Wahlbetrug findet statt
Wahlbetrug findet statt
Datum: 18.11.2020 - 08:31 Uhr
Video des Interviews mit Trey Trainor hier
Es ist eines der vielen Interviews und der vielen Meldungen über die massiven »Ungereimtheiten« im Zuge der US-Präsidentschaftswahl am 3. November, die in Deutschland von den Mainstreammedien unter den Tisch fallen gelassen werden. Trey Trainor ist Vorsitzender der US-Wahlkommission und sein Urteil über die vergangene Präsidentschaftswahl ist eindeutig: »Wahlbetrug findet statt« sagt Trainor in einem Interview und führt mehrere Beispiele an. Eines davon sind die Umstände sowohl bei der Wahl wie auch bei den Auszählungen der Stimmen in Pennsylvania. Für ihn, Trainor, ist klar, dass man in Pennsylvania im ganz großen Stil betrogen hat und auch gezielt betrügen wollte. Deswegen wurden weder bei der Wahl noch vor allem bei der Auszählung Wahlbeobachter zugelassen.

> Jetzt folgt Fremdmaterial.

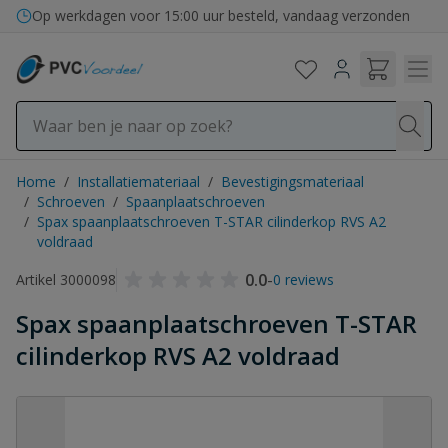
Ga naar de inhoud
Op werkdagen voor 15:00 uur besteld, vandaag verzonden
Home
/
Installatiemateriaal
/
Bevestigingsmateriaal
/
Schroeven
/
Spaanplaatschroeven
/
Spax spaanplaatschroeven T-STAR cilinderkop RVS A2
voldraad
0.0
-
Artikel 3000098
0 reviews
Spax spaanplaatschroeven T-STAR
cilinderkop RVS A2 voldraad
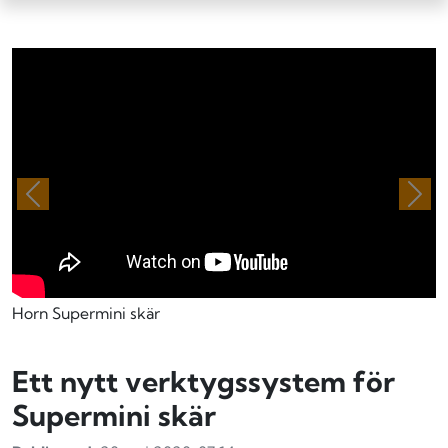
Föregående
Näs
Horn Supermini skär
Ett nytt verktygssystem för
Supermini skär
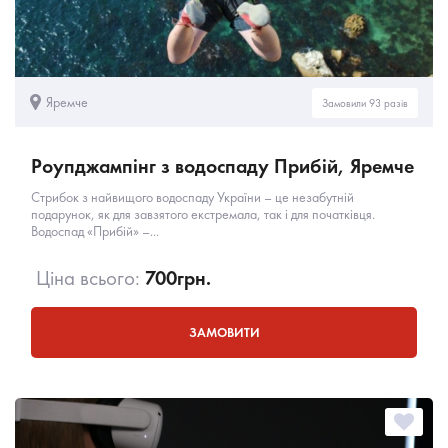
Яремче
Замовили 93 разів
Роупджампінг з водоспаду Прибій, Яремче
Стрибок з найвищого водоспаду України – це незабутній
подарунок, як для завзятого екстремала, так і для початківця.
Водоспад «Прибій» –...
Ціна всього:
700
грн.
ЗАМОВИТИ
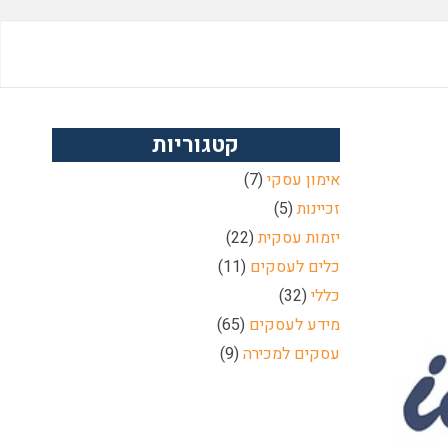
קטגוריות
אימון עסקי
(7)
זכיינות
(5)
יזמות עסקית
(22)
כלים לעסקים
(11)
כללי
(32)
מידע לעסקים
(65)
עסקים למכירה
(9)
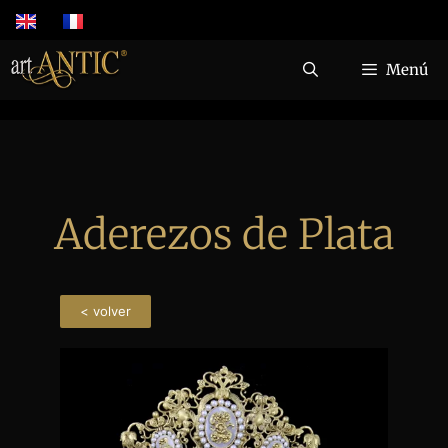
Menú
Aderezos de Plata
< volver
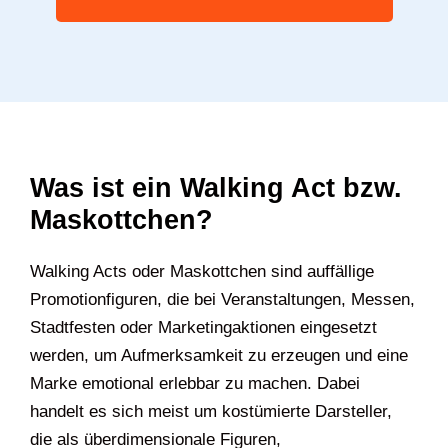
Was ist ein Walking Act bzw.
Maskottchen?
Walking Acts oder Maskottchen sind auffällige
Promotionfiguren, die bei Veranstaltungen, Messen,
Stadtfesten oder Marketingaktionen eingesetzt
werden, um Aufmerksamkeit zu erzeugen und eine
Marke emotional erlebbar zu machen. Dabei
handelt es sich meist um kostümierte Darsteller,
die als überdimensionale Figuren,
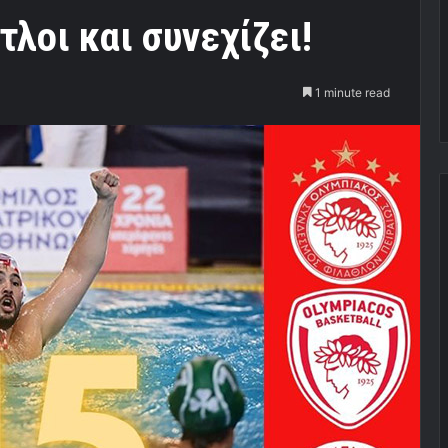
λοι και συνεχίζει!
1 minute read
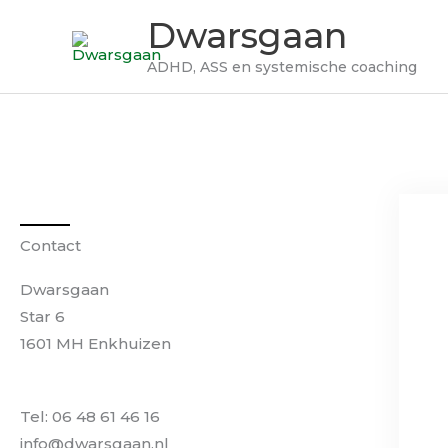
Ga
Dwarsgaan
naar
de
ADHD, ASS en systemische coaching
inhoud
Contact
Dwarsgaan
Star 6
1601 MH Enkhuizen
Tel: 06 48 61 46 16
info@dwarsgaan.nl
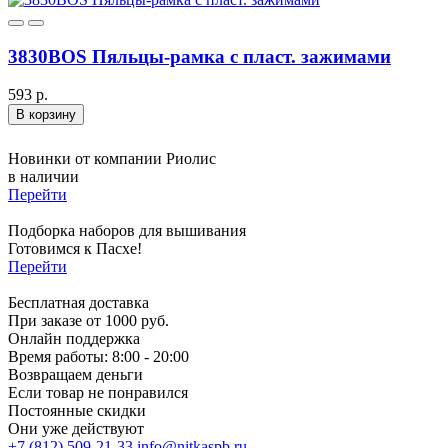
3830BOS Пяльцы-рамка с пласт. зажимами
593 р.
В корзину
Новинки от компании Риолис
в наличии
Перейти
Подборка наборов для вышивания
Готовимся к Пасхе!
Перейти
Бесплатная доставка
При заказе от 1000 руб.
Онлайн поддержка
Время работы: 8:00 - 20:00
Возвращаем деньги
Если товар не понравился
Постоянные скидки
Они уже действуют
+7 (812) 509-21-33
info@nitkaspb.ru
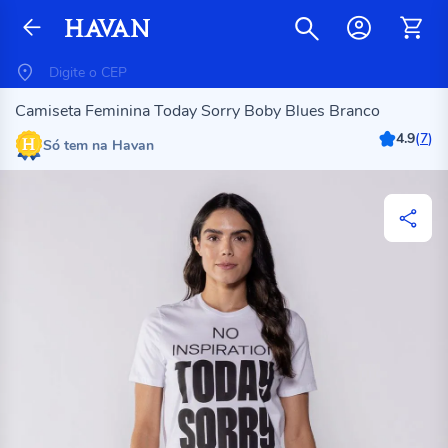
Camiseta Feminina Today Sorry Boby Blues Branco
4.9
(
7
)
Só tem na Havan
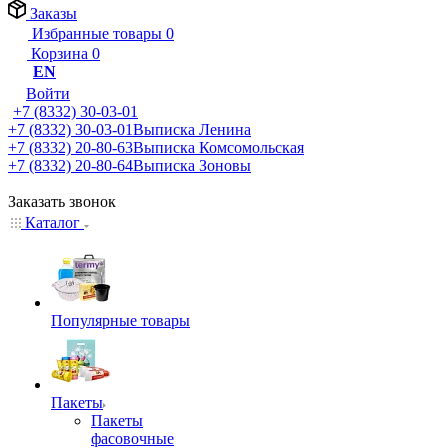
Заказы
Избранные товары
0
Корзина
0
EN
Войти
+7 (8332) 30-03-01
+7 (8332) 30-03-01
Выписка Ленина
+7 (8332) 20-80-63
Выписка Комсомольская
+7 (8332) 20-80-64
Выписка Зоновы
Заказать звонок
Каталог
Популярные товары
Пакеты
Пакеты
фасовочные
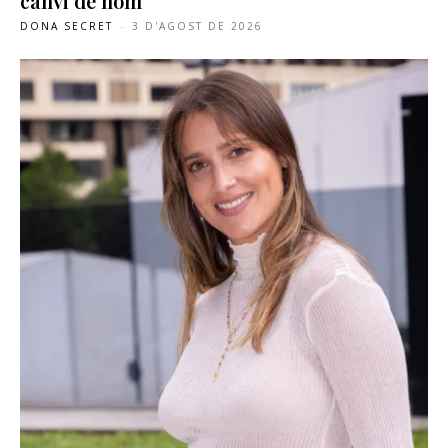
canvi de nom”
DONA SECRET
-
3 D'AGOST DE 2026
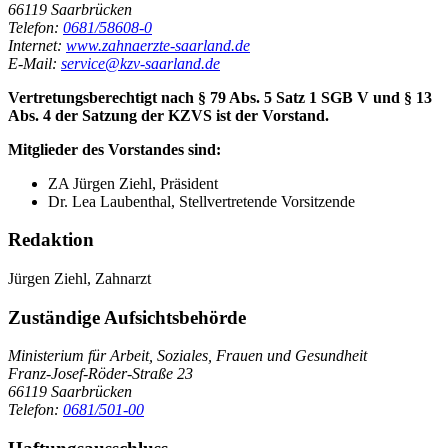
66119 Saarbrücken
Telefon:
0681/58608-0
Internet:
www.zahnaerzte-saarland.de
E-Mail:
service@kzv-saarland.de
Vertretungsberechtigt nach § 79 Abs. 5 Satz 1 SGB V und § 13
Abs. 4 der Satzung der KZVS ist der Vorstand.
Mitglieder des Vorstandes sind:
ZA Jürgen Ziehl, Präsident
Dr. Lea Laubenthal, Stellvertretende Vorsitzende
Redaktion
Jürgen Ziehl, Zahnarzt
Zuständige Aufsichtsbehörde
Ministerium für Arbeit, Soziales, Frauen und Gesundheit
Franz-Josef-Röder-Straße 23
66119 Saarbrücken
Telefon:
0681/501-00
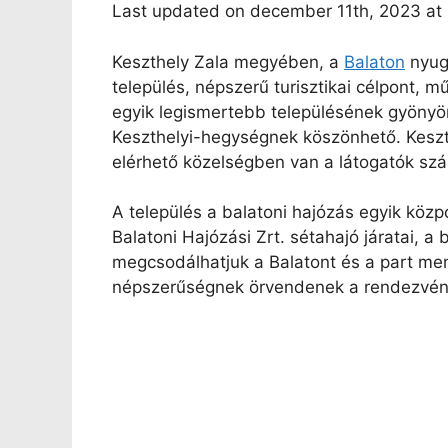
Last updated on december 11th, 2023 at
Keszthely Zala megyében, a
Balaton
nyuga
település, népszerű turisztikai célpont, m
egyik legismertebb településének gyönyö
Keszthelyi-hegységnek köszönhető. Keszt
elérhető közelségben van a látogatók sz
A település a balatoni hajózás egyik közp
Balatoni Hajózási Zrt. sétahajó járatai, a
megcsodálhatjuk a Balatont és a part men
népszerűségnek örvendenek a rendezvény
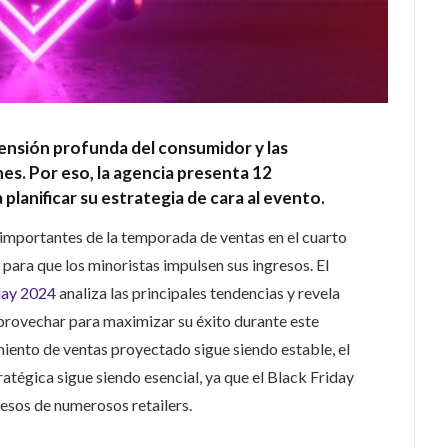
rensión profunda del consumidor y las
es. Por eso, la agencia presenta 12
planificar su estrategia de cara al evento.
importantes de la temporada de ventas en el cuarto
 para que los minoristas impulsen sus ingresos. El
day 2024
analiza las principales tendencias y revela
provechar para maximizar su éxito durante este
iento de ventas proyectado sigue siendo estable, el
atégica sigue siendo esencial, ya que el Black Friday
resos de numerosos retailers.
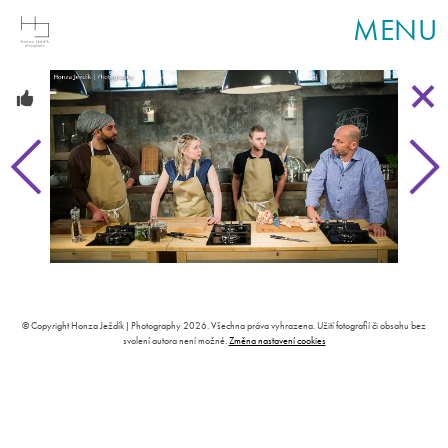
MENU
© Copyright Honza Ježdík | Photography 2026. Všechna práva vyhrazena. Užití fotografií či obsahu bez
svolení autora není možné.
Změna nastavení cookies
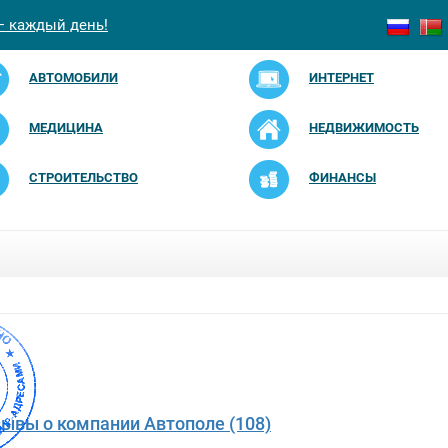
— каждый день!
АВТОМОБИЛИ
ИНТЕРНЕТ
МЕДИЦИНА
НЕДВИЖИМОСТЬ
СТРОИТЕЛЬСТВО
ФИНАНСЫ
зывы о компании Автополе (108)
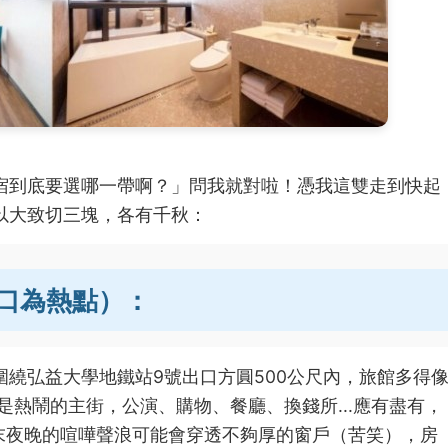
宿到底要選哪一帶啊？」問我就對啦！憑我這雙走到快起
以大致切三塊，各有千秋：
出口為熱點）：
圍繞弘益大學地鐵站9號出口方圓500公尺內，旅館多得
是熱鬧的主街，公演、購物、餐廳、換錢所...應有盡有，
週末夜晚的喧嘩聲浪可能會穿透不夠厚的窗戶（苦笑），房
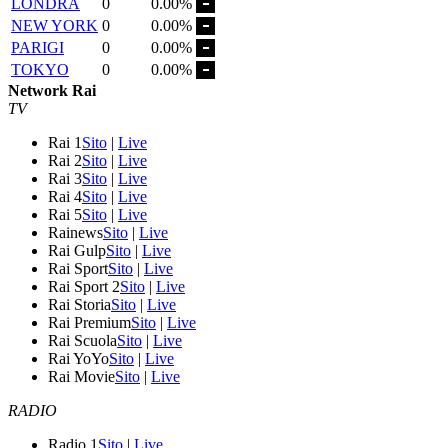
LONDRA
0
0.00%
NEW YORK
0
0.00%
PARIGI
0
0.00%
TOKYO
0
0.00%
Network Rai
TV
Rai 1
Sito
|
Live
Rai 2
Sito
|
Live
Rai 3
Sito
|
Live
Rai 4
Sito
|
Live
Rai 5
Sito
|
Live
Rainews
Sito
|
Live
Rai Gulp
Sito
|
Live
Rai Sport
Sito
|
Live
Rai Sport 2
Sito
|
Live
Rai Storia
Sito
|
Live
Rai Premium
Sito
|
Live
Rai Scuola
Sito
|
Live
Rai YoYo
Sito
|
Live
Rai Movie
Sito
|
Live
RADIO
Radio 1
Sito
|
Live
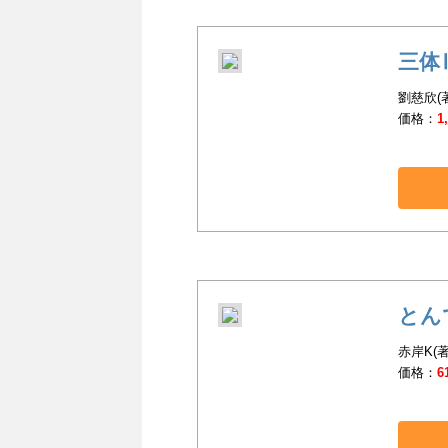
三体
劉慈欣(著
価格：
1
とん
赤岸K(著
価格：
6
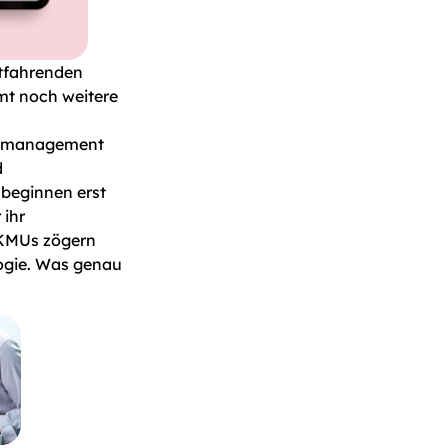
tfahrenden
mt noch weitere
dsmanagement
d
 beginnen erst
 ihr
 KMUs zögern
logie. Was genau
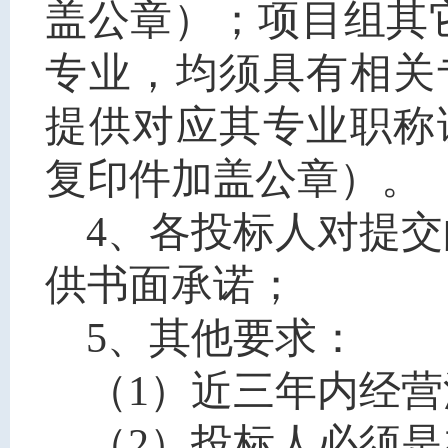
盖公章
）
；项目组其
专业，均须具有相关
提供
对应其专业职称
复印件加盖公章）
。
4、各投标人对提
供书面承诺；
5、其他要求：
（1）近三年内经
（2）投标人必须是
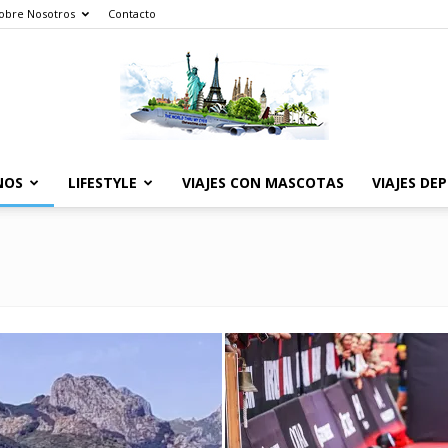
obre Nosotros
Contacto
NOS
LIFESTYLE
VIAJES CON MASCOTAS
VIAJES DE
The
World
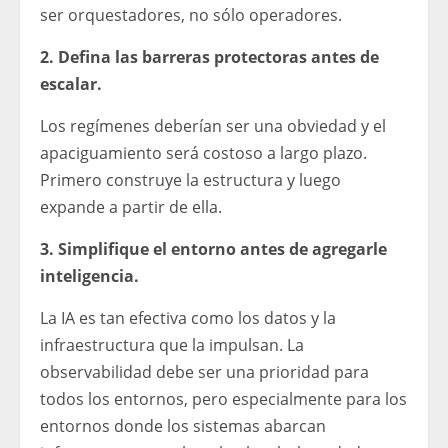
ser orquestadores, no sólo operadores.
2. Defina las barreras protectoras antes de
escalar.
Los regímenes deberían ser una obviedad y el
apaciguamiento será costoso a largo plazo.
Primero construye la estructura y luego
expande a partir de ella.
3. Simplifique el entorno antes de agregarle
inteligencia.
La IA es tan efectiva como los datos y la
infraestructura que la impulsan. La
observabilidad debe ser una prioridad para
todos los entornos, pero especialmente para los
entornos donde los sistemas abarcan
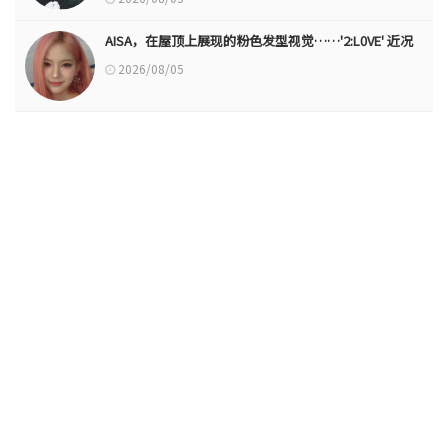
AISA，在屋顶上展现的粉色发型视觉……'2:L0VE' 近况
2026/08/05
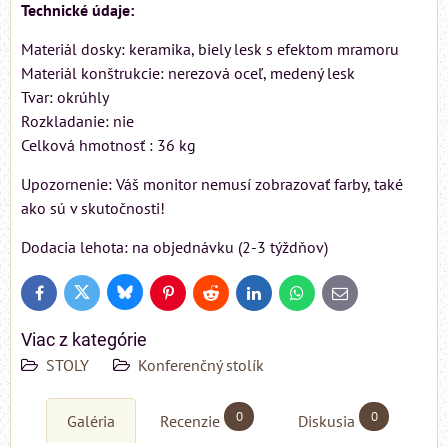
Technické údaje:
Materiál dosky: keramika, biely lesk s efektom mramoru
Materiál konštrukcie: nerezová oceľ, medený lesk
Tvar: okrúhly
Rozkladanie: nie
Celková hmotnosť : 36 kg
Upozornenie: Váš monitor nemusí zobrazovať farby, také
ako sú v skutočnosti!
Dodacia lehota: na objednávku (2-3 týždňov)
Bluesky
Twitter
Facebook
Pinterest
Reddit
LinkedIn
WhatsApp
E-
mail
Viac z kategórie
STOLY
Konferenčný stolík
0
0
Galéria
Recenzie
Diskusia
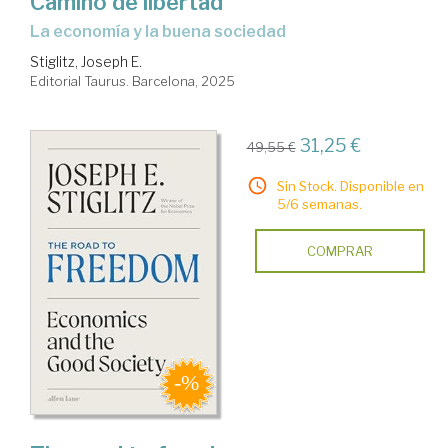
Camino de libertad
La economía y la buena sociedad
Stiglitz, Joseph E.
Editorial Taurus. Barcelona, 2025
31,25 €
49,55 €
Sin Stock. Disponible en
5/6 semanas.
COMPRAR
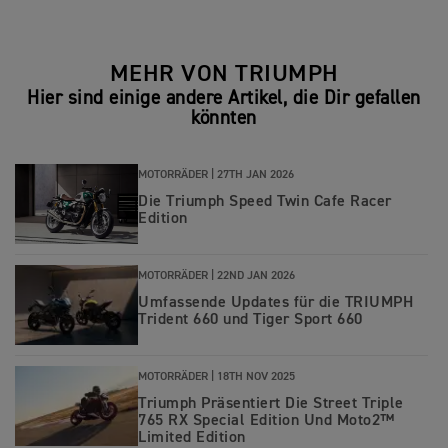
MEHR VON TRIUMPH
Hier sind einige andere Artikel, die Dir gefallen
könnten
MOTORRÄDER |
27TH JAN 2026
Die Triumph Speed Twin Cafe Racer
Edition
MOTORRÄDER |
22ND JAN 2026
Umfassende Updates für die TRIUMPH
Trident 660 und Tiger Sport 660
MOTORRÄDER |
18TH NOV 2025
Triumph Präsentiert Die Street Triple
765 RX Special Edition Und Moto2™
Limited Edition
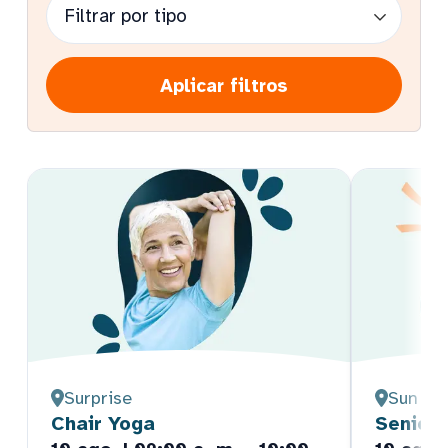
Aplicar filtros
Surprise
Sun Cit
Chair Yoga
Senior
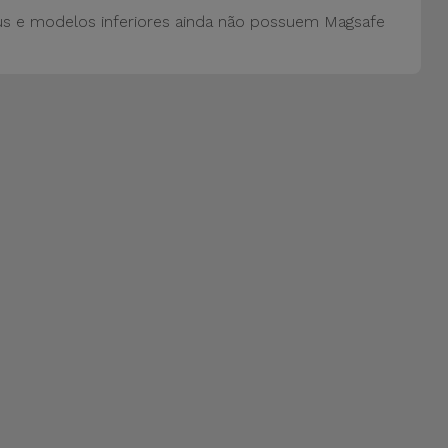
us e modelos inferiores ainda não possuem Magsafe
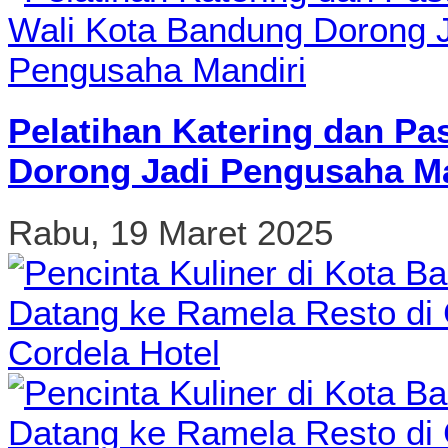
Pelatihan Katering dan Pa
Dorong Jadi Pengusaha Ma
Rabu, 19 Maret 2025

Transparenz bei der Wahl, so wie es das Gesetz vorschreibt, hat es in zu vielen Bereichen nicht gegeben, führt Trainor aus. Darüber hinaus gibt es Beweise samt beeideter Zeugenaussagen darüber, dass komplett unausgefüllte Wahlbögen eingereicht wurden und auf wundersame Weise anschließend bei der Auszählung zu einem Biden-Voting wurden.
In Nevada haben mehrere zehntausend Menschen an der Wahl teilgenommen, die ihren Wohnsitz gar nicht in Nevada haben. Bei einem derzeit noch immer nicht offiziellen Auszählungsstand von 34.000 Stimmen mehr für Biden ist eine solche Verdoppelung - jene Leute werden, so Trainor, ja auch in dem Bundesstaat, in dem sie wahlberechtigt sind, gewählt haben - von elementarer Bedeutung.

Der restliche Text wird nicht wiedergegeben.